Every record must come back unchanged, apart from the pictures, which are dropped.
----------------
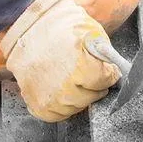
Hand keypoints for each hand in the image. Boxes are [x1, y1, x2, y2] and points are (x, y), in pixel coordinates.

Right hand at [0, 0, 120, 121]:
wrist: (26, 28)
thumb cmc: (58, 26)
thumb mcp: (90, 31)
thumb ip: (105, 54)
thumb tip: (116, 68)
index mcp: (80, 68)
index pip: (106, 81)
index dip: (109, 72)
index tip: (107, 69)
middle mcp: (64, 88)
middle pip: (92, 97)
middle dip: (96, 85)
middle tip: (91, 74)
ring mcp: (48, 98)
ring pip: (76, 108)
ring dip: (80, 96)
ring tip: (75, 80)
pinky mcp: (36, 104)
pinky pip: (57, 115)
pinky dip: (62, 106)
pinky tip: (63, 90)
----------------
→ **Finished task**
Hand keypoints for each hand in the image. Boxes are [x1, y1, x2, y2] and points are (x, y), in pixel coordinates.

Right hand at [0, 0, 120, 121]:
wrist: (26, 28)
thumb cmc: (58, 26)
thumb mcp: (90, 31)
thumb ip: (105, 54)
thumb tip: (116, 68)
index mcp: (80, 68)
index pip: (106, 81)
index dip: (109, 72)
index tip: (107, 69)
middle mcp: (64, 88)
middle pip: (92, 97)
middle dip: (96, 85)
middle tip: (91, 74)
ring mcp: (48, 98)
ring pip: (76, 108)
ring dip: (80, 96)
ring tip: (75, 80)
pinky mcp: (36, 104)
pinky pip: (57, 115)
pinky dip: (62, 106)
pinky tip: (63, 90)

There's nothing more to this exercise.